- Pour une sémiotique politique de la monnaie
La monnaie est une médiation symbolique des échanges. Elle repose sur la logique de l'identification symbolique spéculaire à l'autre, qui, dans le champ des échanges monétaires, consiste dans la logique de la confiance, et sur la conflictualité des échanges avec les autres mondes d'appartenances, en particulier avec les autres monnaies, qui consiste, en particulier, dans les logiques conflictuelles du change. La monnaie exprime, enfin, le pouvoir qui en impose l'usage et la valeur.
2. La monnaie comme institution
La monnaie constitue une expression symbolique de ce que l'on peut appeler une identité économique. C'est pourquoi elle s'inscrit, comme toute institution, dans le temps long des systèmes symboliques qui, à la fois, structurent les échanges et expriment les pouvoirs et les appartenances.

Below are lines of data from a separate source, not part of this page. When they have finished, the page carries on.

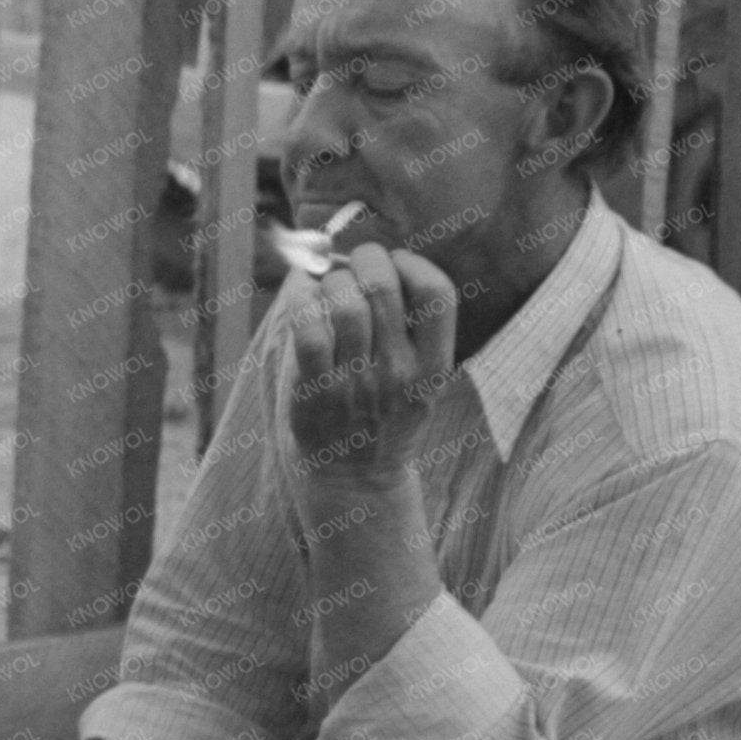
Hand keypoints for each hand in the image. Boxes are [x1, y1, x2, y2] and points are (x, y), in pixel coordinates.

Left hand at [285, 241, 458, 478]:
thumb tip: (363, 260)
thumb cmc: (382, 416)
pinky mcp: (318, 391)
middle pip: (383, 288)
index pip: (438, 294)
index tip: (396, 262)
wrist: (354, 479)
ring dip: (330, 282)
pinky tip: (304, 303)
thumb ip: (407, 327)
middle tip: (352, 265)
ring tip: (327, 288)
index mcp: (433, 366)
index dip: (413, 263)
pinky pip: (308, 329)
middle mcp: (400, 373)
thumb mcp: (418, 381)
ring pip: (344, 304)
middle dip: (363, 260)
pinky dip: (302, 304)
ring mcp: (358, 383)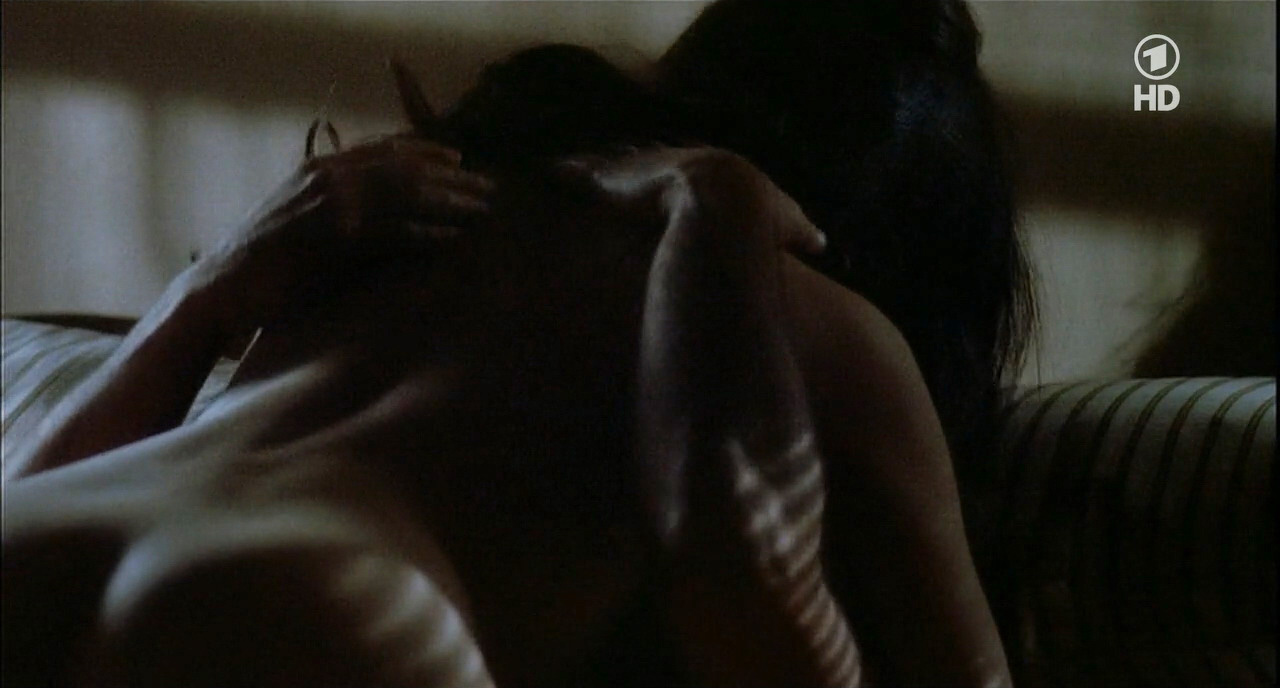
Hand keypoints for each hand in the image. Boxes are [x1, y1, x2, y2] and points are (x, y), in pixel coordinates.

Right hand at [188, 136, 492, 338]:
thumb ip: (341, 209)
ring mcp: (329, 204)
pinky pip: (391, 231)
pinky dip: (424, 235)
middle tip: (489, 188)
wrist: (222, 288)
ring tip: (482, 212)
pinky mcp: (332, 238)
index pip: (384, 149)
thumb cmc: (263, 264)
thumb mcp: (303, 220)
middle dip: (450, 177)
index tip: (460, 160)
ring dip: (448, 202)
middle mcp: (326, 175)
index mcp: (319, 167)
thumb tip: (382, 216)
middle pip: (404, 167)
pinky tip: (451, 241)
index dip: (425, 152)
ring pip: (404, 193)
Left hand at [569, 146, 825, 255]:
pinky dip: (572, 173)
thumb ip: (798, 231)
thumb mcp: (785, 223)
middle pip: (648, 161)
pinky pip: (587, 172)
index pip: (688, 171)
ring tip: (575, 172)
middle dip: (634, 167)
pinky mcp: (616, 179)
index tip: (665, 181)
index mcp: (709, 175)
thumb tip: (824, 245)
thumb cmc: (758, 220)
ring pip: (615, 165)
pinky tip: (556, 174)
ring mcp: (643, 171)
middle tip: (614, 174)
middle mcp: (673, 166)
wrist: (732, 206)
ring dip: (599, 169)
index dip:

Par ailleurs, elle institue une médiation entre les logiques singulières du désir et de la consommation et les logiques collectives de l'appartenance et de la sociabilité.
3. Monnaie et langue
Cette logique de code donne à la monnaie un statut comparable à celui d'une langue. On peut élaborer quatre méthodes d'analyse. Il s'agit, d'abord, de l'expression d'appartenances et de souverainetés qui instituent un espace politique. Par ailleurs, il s'agit de penser le change comme une forme de traduction. D'autre part, comme les langues, la monnaie institue des normes et des contraintes d'usage. Enfin, comme toutes les langues, les monnaies connaissent des biens ou des valeurs auxquels elles ne peuvent s'appliquer : il existe des formes de non-dits dans le systèmes monétaires.
4. Internationalisation et neutralisation des appartenances et des langues
La circulation des monnaies et les échanges s'inscrivent dans des espaces internationaux, d'abord dans des logiques de change qui matérialisent ces échanges. Dans la suite, l'or constituera longtemps un système international de référence des valeurs et des échanges. Par ailleurs, il existera des formes imaginaires ou utopiques de monnaies transnationales, comparables à ce qu'a pu représenter le latin : c'est ainsi que l'ECU aura constitué un système transnational d'échanges européens précédant l'euro, qui représente aujourd'hui une forme internationale de monnaie. Enfin, des organisations internationales comme le F.M.I. auront constitué des institutions internationales de régulation des échanges. Le bitcoin constitue également, aujourd'hui, une forme transnationale de système d'expression des échanges.
- 5. Crises et ruptures des institutionnalismes monétaires
Les crises monétaires constituent, dans l'histoire, des moments de rupture de la confiance et de la reconnaissance des monnaies et de leur valeur. Il s'agit à la fois de moments de rupture des systèmes monétaires et des temps de rupture et de conflictualité des systèmes politiques : c'est ainsi que la crise de 1929 peut se penser dans une forme de cycle articulant les guerres de 1914-1918 et de 1939-1945 et les transformations des identités nationales. Enfin, de la même manière que des langues peuvent ne plus être parlées ou disparaître, des monnaies peuvent disparaître ou faire l'objet de dévaluations ou de transformations des systèmes de valeur dans lesquels elles s'inscrivent. Penser ces temps de crise permet de penser les logiques symboliques et la sémiotique des monnaies.